**Source material:**
____

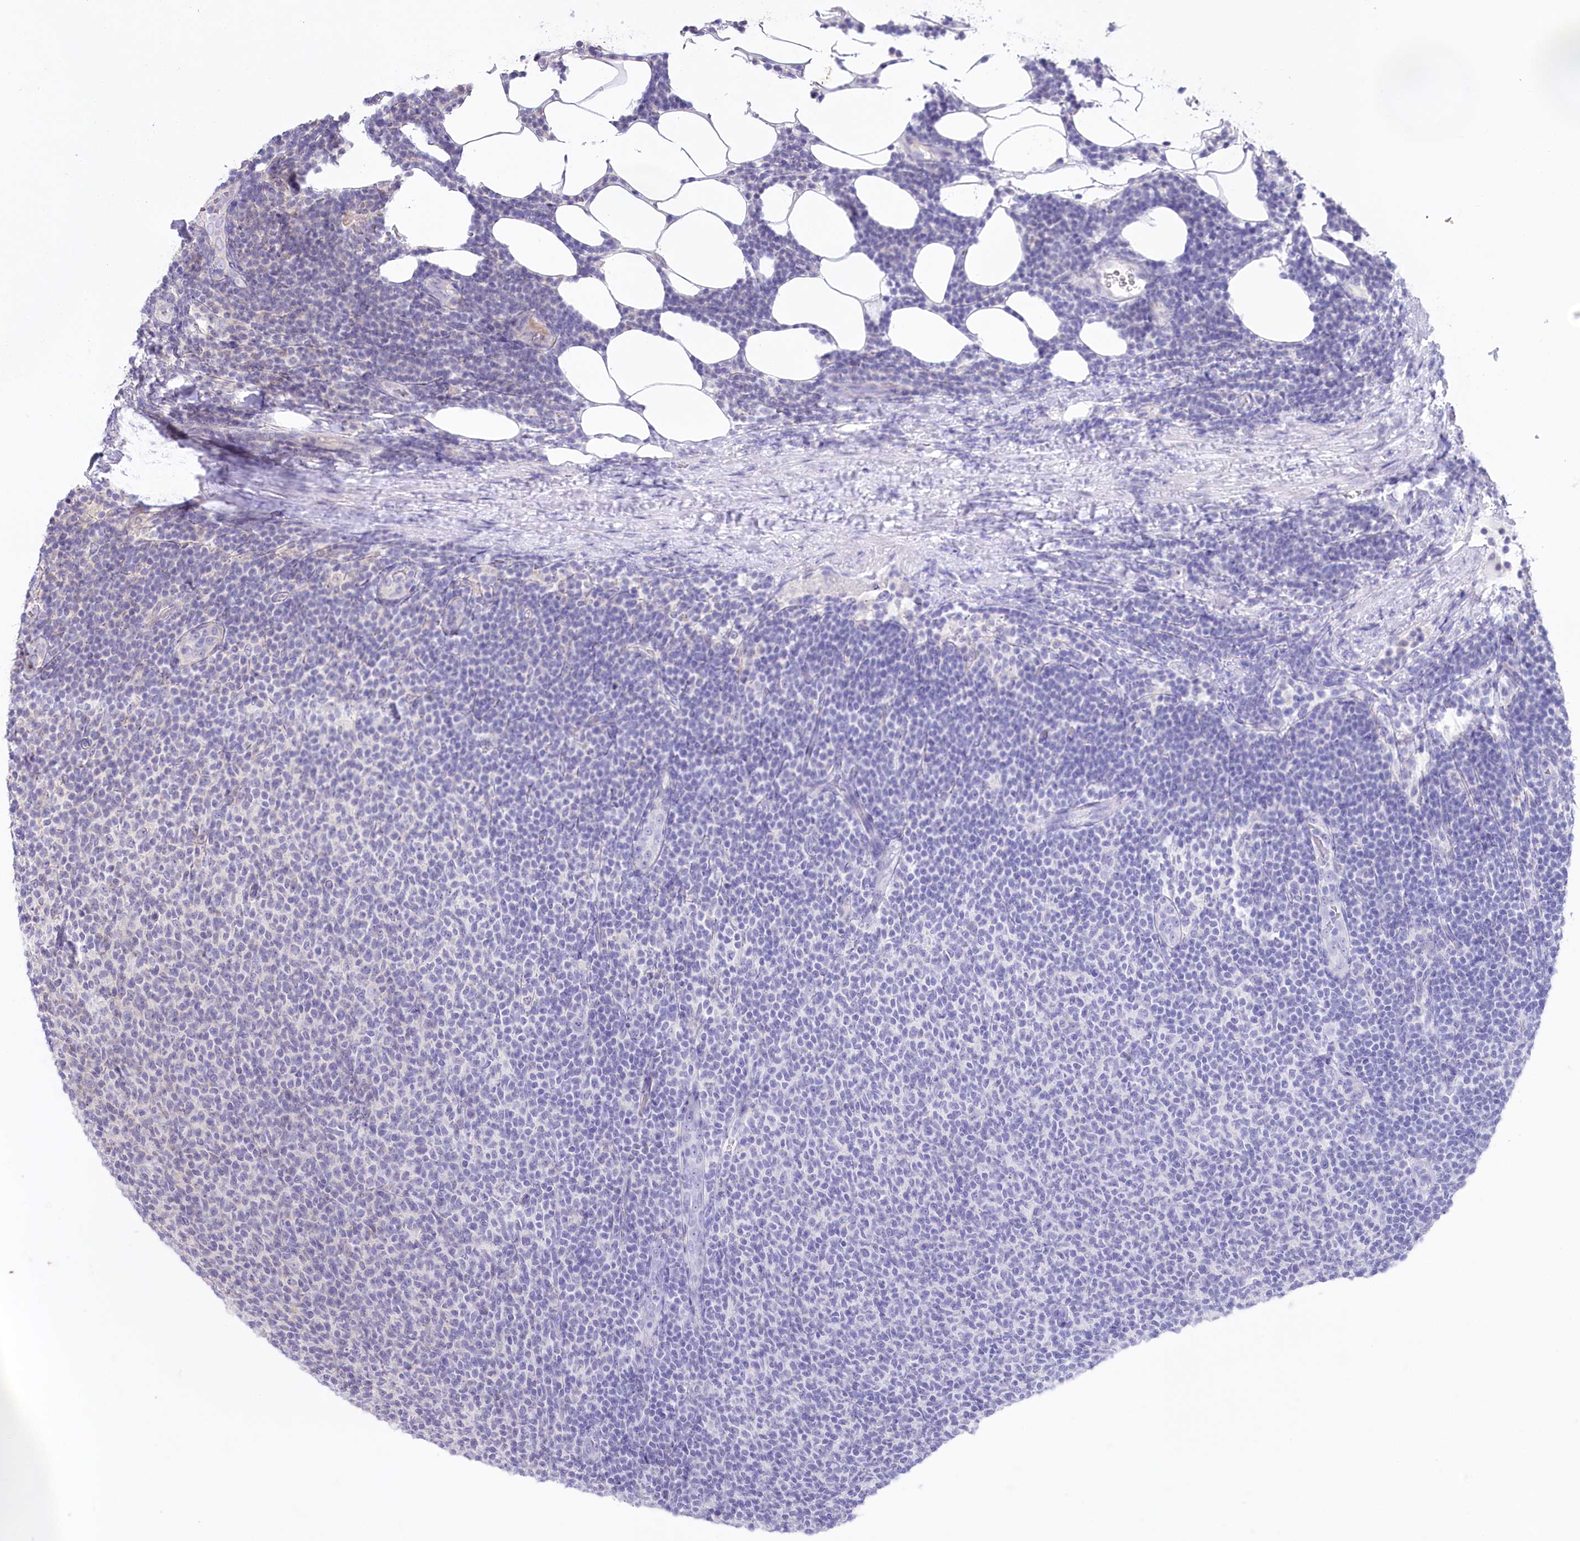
{"staining": {"intensity": "negative", "quantity": "none", "location": "none"}, "tissue": "lymphoma", "cell_type": "Tumor cells", "image_type": "cancer", "snomed": [{"axis": "morphology", "description": "Malignant lymphoma, non-Hodgkin's type, Low grade"}, {"axis": "topography", "description": "Lymph node"}], "caption": "Immunohistochemistry histopathology image of neoplastic tissue: human lymphoma stained with DAB exhibits no significant protein staining in tumor cells.", "gene": "SLC6A11", "patient": {"sex": "male", "age": 66}}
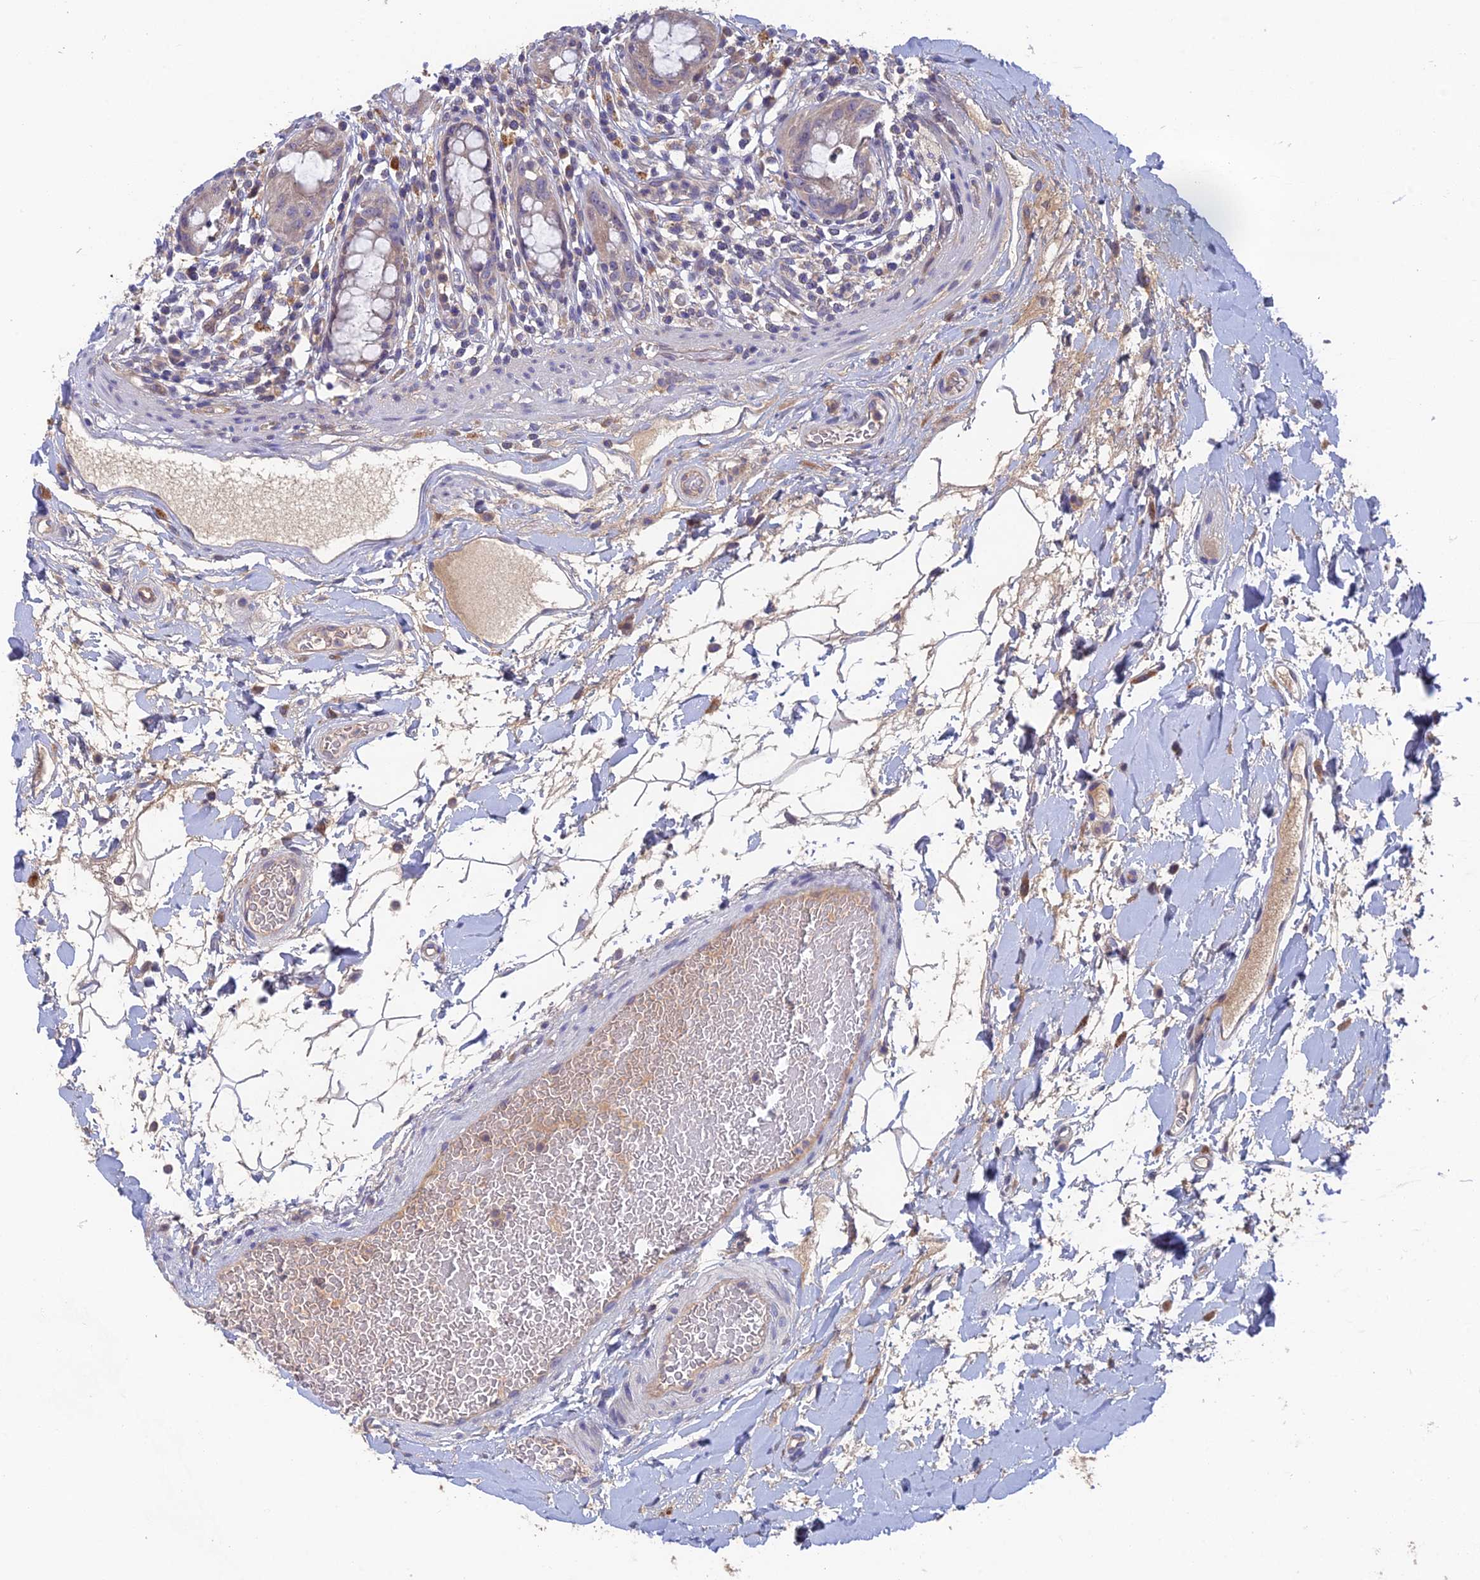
{"staining": {"intensity": "weak", "quantity": "25%-75%", "location": "cytoplasmic/membranous,nuclear"}, "tissue": "rectum", "cell_type": "Glandular cells", "image_type": "normal", "snomed": [{"axis": "morphology", "description": "Normal tissue, NOS"}, {"axis": "topography", "description": "Rectum"}], "caption": "Immunohistochemical staining of normal human rectum displays 25%-75% levels of weak cytoplasmic/membranous,nuclear protein positivity in about 25%-75% of glandular cells. (DAB (3,3'-diaminobenzidine) = brown stain, brightfield microscopy at high magnification).", "gene": "ADAMTS13", "patient": {"sex": "female", "age": 57}}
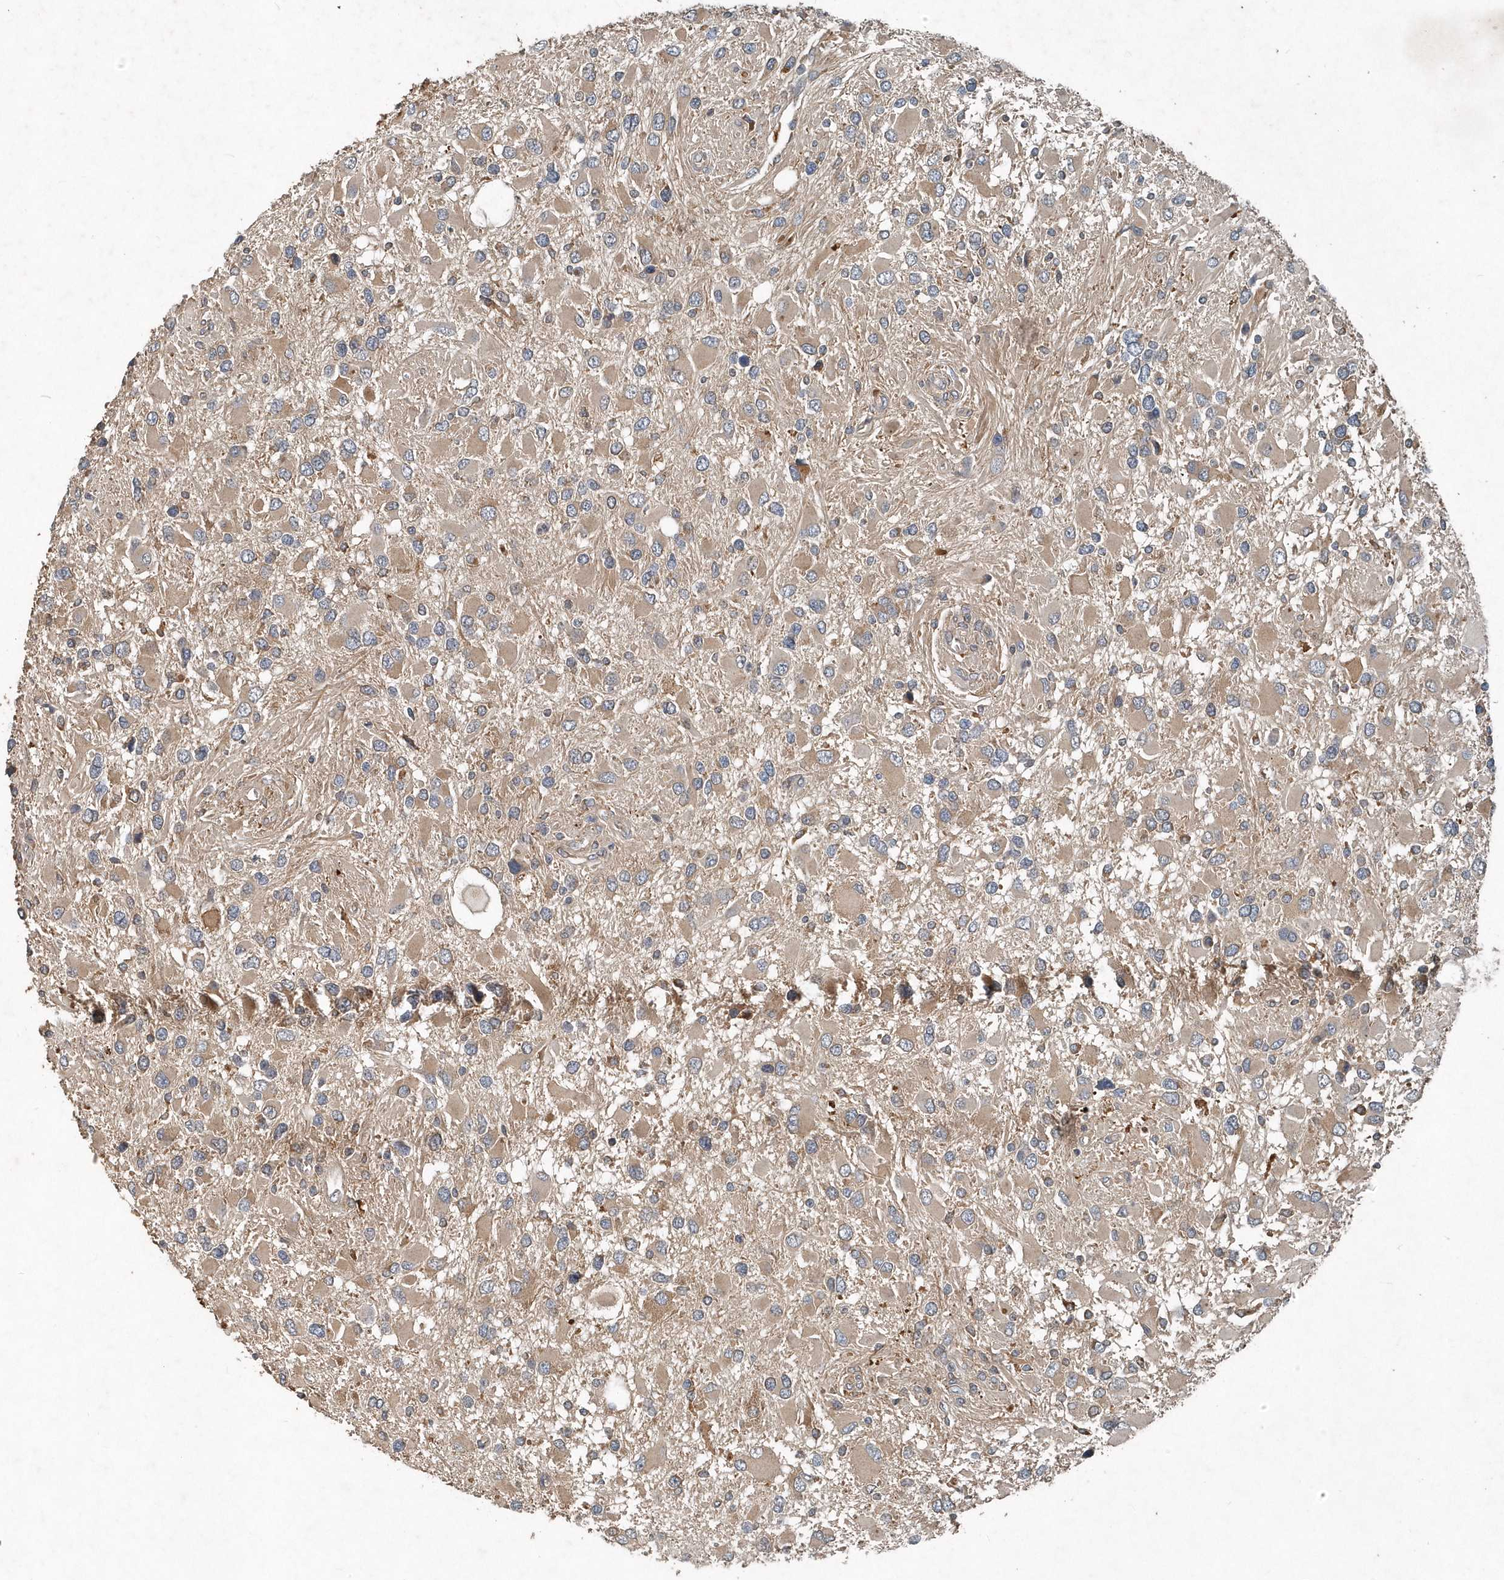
{"staining": {"intensity": "weak", "quantity": ">75%", "location": "cytoplasmic/membranous"}, "tissue": "glioma", "cell_type": "Tumor cells", "image_type": "cancer", "snomed": [{"axis": "morphology", "description": "Glioma, malignant, High grade"}, {"axis": "topography", "description": "Brain"}], "caption": "Tumor cells display weak cytoplasmic/membranous expression in about >75% of cells in glioma. The protein of interest is stained brown, and the nuclei are stained in blue (DAB (3,3'-diaminobenzidine) IHC with brightfield microscopy, high magnification).", "gene": "SCFD2", "patient": {"sex": "male", "age": 53}}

____

Output nothing but an exact retyping of the material, pictures excluded.

**Reply to the task:**
{"staining": {"intensity": "negative", "quantity": "none", "location": "none"}, "tissue": "lymphoma", "cell_type": "Tumor cells", "image_type": "cancer", "snomed": [{"axis": "morphology", "description": "Malignant lymphoma, non-Hodgkin's type, Low grade"}, {"axis": "topography", "description": "Lymph node"}], "caption": "Immunohistochemistry histopathology image of neoplastic tissue: human lymphoma stained with DAB exhibits no significant protein staining in tumor cells.", "gene": "SLC6A11", "patient": {"sex": "male", "age": 66}}
{"staining": {"intensity": "weak", "quantity": "25%-75%", "location": "cytoplasmic/membranous,nuclear"}, "tissue": "rectum", "cell_type": "Glandular cells", "image_type": "normal", "snomed": [{"axis": "morphology", "description": "Normal tissue, NOS"}, {"axis": "topography", "description": "Rectum"}], "caption": "Immunohistochemical staining of normal human rectum displays 25%-75% levels of weak cytoplasmic/membranous,nuclear protein positivity in about 25%-75% of glandular cells. (DAB (3,3'-diaminobenzidine) = brown stain, brightfield microscopy at high magnification).", "gene": "ADAMTS13", "patient": {"sex": "female", "age": 57}}
{"staining": {"intensity": "weak", "quantity": ">75%", "location": "cytoplasmic/membranous"}, "tissue": "glioma", "cell_type": "Tumor cells", "image_type": "cancer", "snomed": [{"axis": "morphology", "description": "Glioma, malignant, High grade"}, {"axis": "topography", "description": "Brain"}], "caption": "Tumor cells display weak cytoplasmic/membranous expression in about >75% of cells in glioma. The protein of interest is stained brown, and the nuclei are stained in blue (DAB (3,3'-diaminobenzidine) IHC with brightfield microscopy, high magnification).", "gene": "SCFD2", "patient": {"sex": "male", "age": 53}}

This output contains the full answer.